What I find most shocking is that all those super valuable, filled with lots of information PDF files are just put there on the website as a free downloadable link and anyone can get a free copy of a report that's taken months or a whole year to create. And so you can't even measure how they end up performing.
Here's a solution for you. Keep your PDFs, but instead of offering them as a hyperlink, create a landing page where you ask people to fill out a form with their name, email address, company (or whatever info you need) and only those who fill this out, can get the report. This way you don't give away such valuable pieces of content for free, but you exchange them for direct contact details that you can use to engage with these people further as they've clearly shown interest (they filled out that form, right?).
Guest Posts
Speaking of all the content mentioned above ‒ press releases, infographics, research and reports ‒ don't stop at your own media channels or hoping to gain some earned media through inbound media relations.
Go a step further and offer to write guest posts on relevant online magazines or blogs. You'd be surprised how appreciated such pieces of work are (provided they are relevant and of interest to the publication's readers).

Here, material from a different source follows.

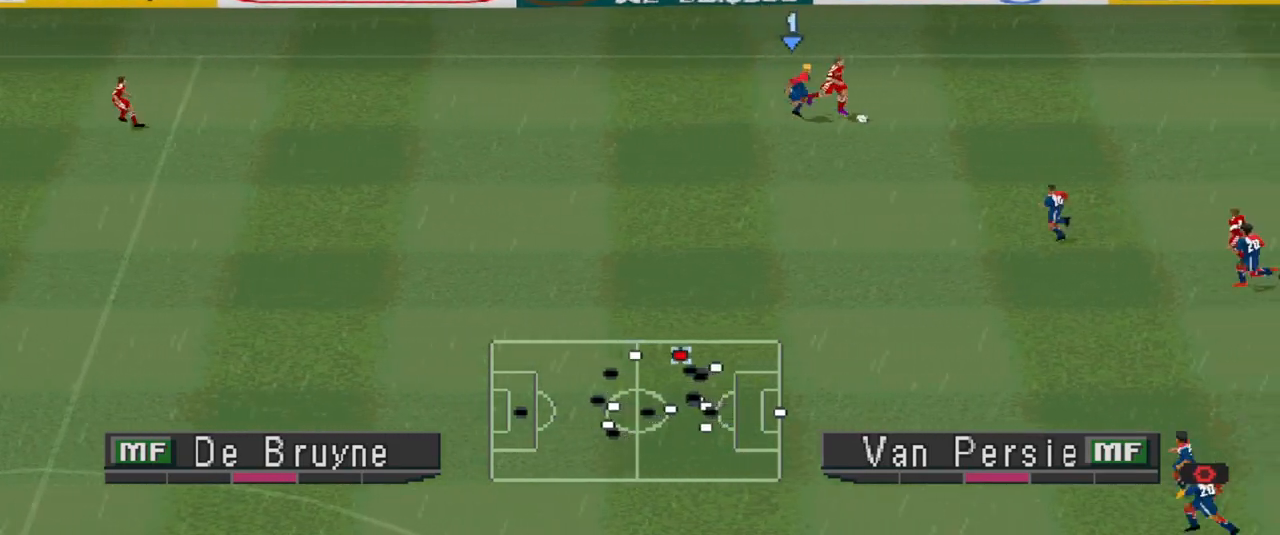
{"buttons": ["CROSS", "R1"], "events": []}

This will allow you to share your own content in your own words (you control it!), achieve more reach and audience attention, and most importantly get some link building going because usually the publication would reference you as the writer and link to your website. And as you probably know, having a number of authoritative websites linking to yours is extremely important for SEO and getting your page higher in search results.
Brochures and Catalogues
Another thing I've seen PR people do a lot is creating collateral. Brochures, catalogues, all that print materials being transmitted here and there. Don't get me wrong, such materials are needed at events for example, but why leave it only there? Why not turning them into infographics, PDFs hidden on landing pages on your inbound PR newsroom, or even better, mobile apps for people to browse and learn more or quizzes and bots to find what's best suited for their needs?

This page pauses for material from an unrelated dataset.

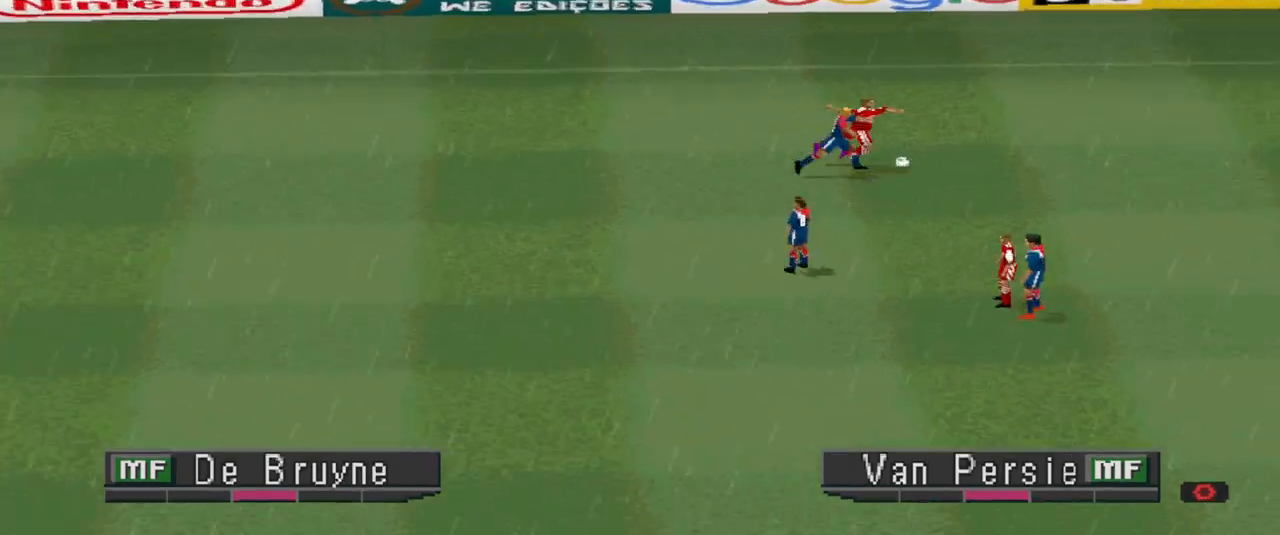
{"buttons": [], "events": [[300, "CROSS", "up"], [300, "R1", "up"]]}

Interactive content is growing in importance so now is the time to repurpose all that materials and collateral you already have for the online world.
The main learning here is that you need to find ways to be there where your consumers are and that means stepping out of your comfort zone and embracing all the possibilities that digital offers. Yes, it's going to take a while but why stay outboundy stuck? It's better to take a risk now, learn, adopt, adjust and welcome the inbound era.
What other outbound activities could you turn into Inbound PR?